WORK TO BE COMPLETED: Search the records for the word "Smart" and copy every line in which it occurs.

Stored data entries:
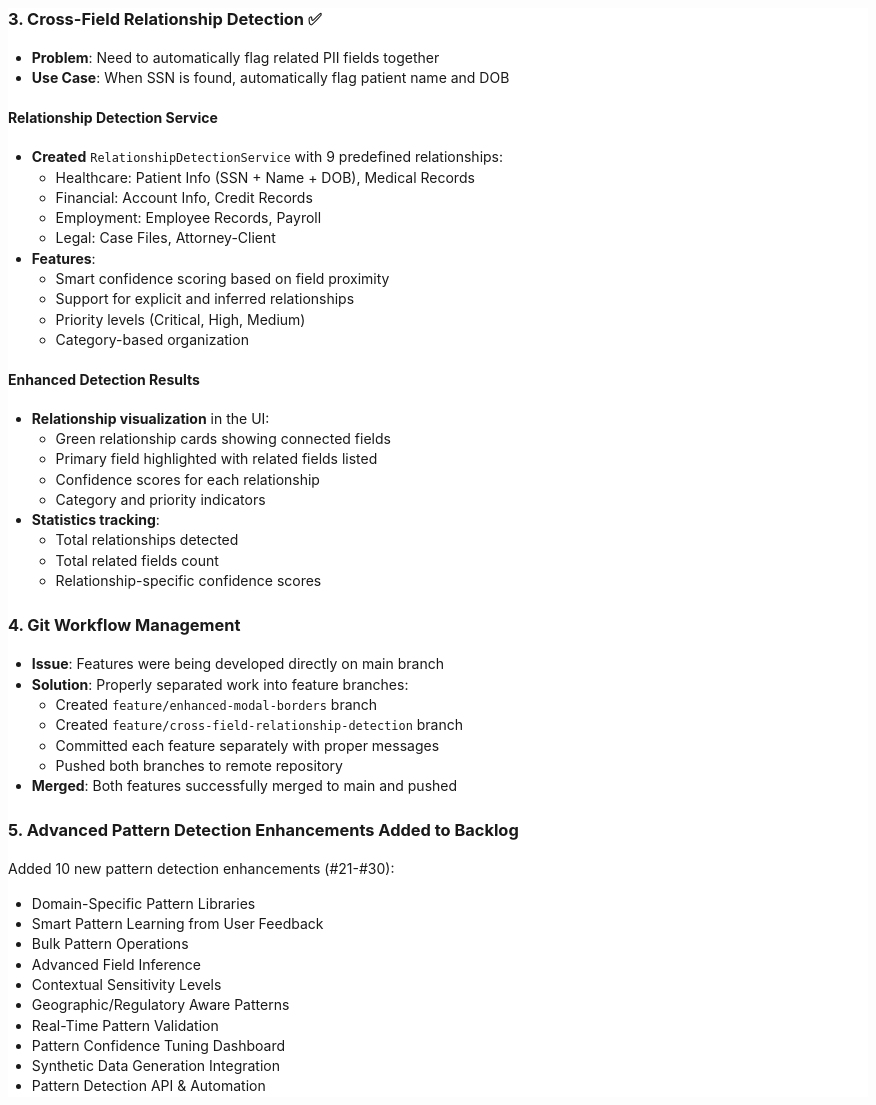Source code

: ### 3. Cross-Field Relationship Detection ✅
- **Problem**: Need to automatically flag related PII fields together
- **Use Case**: When SSN is found, automatically flag patient name and DOB

#### Relationship Detection Service
- **Created** `RelationshipDetectionService` with 9 predefined relationships:
  - Healthcare: Patient Info (SSN + Name + DOB), Medical Records
  - Financial: Account Info, Credit Records
  - Employment: Employee Records, Payroll
  - Legal: Case Files, Attorney-Client
- **Features**:
  - Smart confidence scoring based on field proximity
  - Support for explicit and inferred relationships
  - Priority levels (Critical, High, Medium)
  - Category-based organization

#### Enhanced Detection Results
- **Relationship visualization** in the UI:
  - Green relationship cards showing connected fields
  - Primary field highlighted with related fields listed
  - Confidence scores for each relationship
  - Category and priority indicators
- **Statistics tracking**:
  - Total relationships detected
  - Total related fields count
  - Relationship-specific confidence scores

### 4. Git Workflow Management
- **Issue**: Features were being developed directly on main branch
- **Solution**: Properly separated work into feature branches:
  - Created `feature/enhanced-modal-borders` branch
  - Created `feature/cross-field-relationship-detection` branch
  - Committed each feature separately with proper messages
  - Pushed both branches to remote repository
- **Merged**: Both features successfully merged to main and pushed

### 5. Advanced Pattern Detection Enhancements Added to Backlog
Added 10 new pattern detection enhancements (#21-#30):
- Domain-Specific Pattern Libraries
- Smart Pattern Learning from User Feedback
- Bulk Pattern Operations
- Advanced Field Inference
- Contextual Sensitivity Levels
- Geographic/Regulatory Aware Patterns
- Real-Time Pattern Validation
- Pattern Confidence Tuning Dashboard
- Synthetic Data Generation Integration
- Pattern Detection API & Automation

OUTPUT:
  - Smart confidence scoring based on field proximity
- Smart Pattern Learning from User Feedback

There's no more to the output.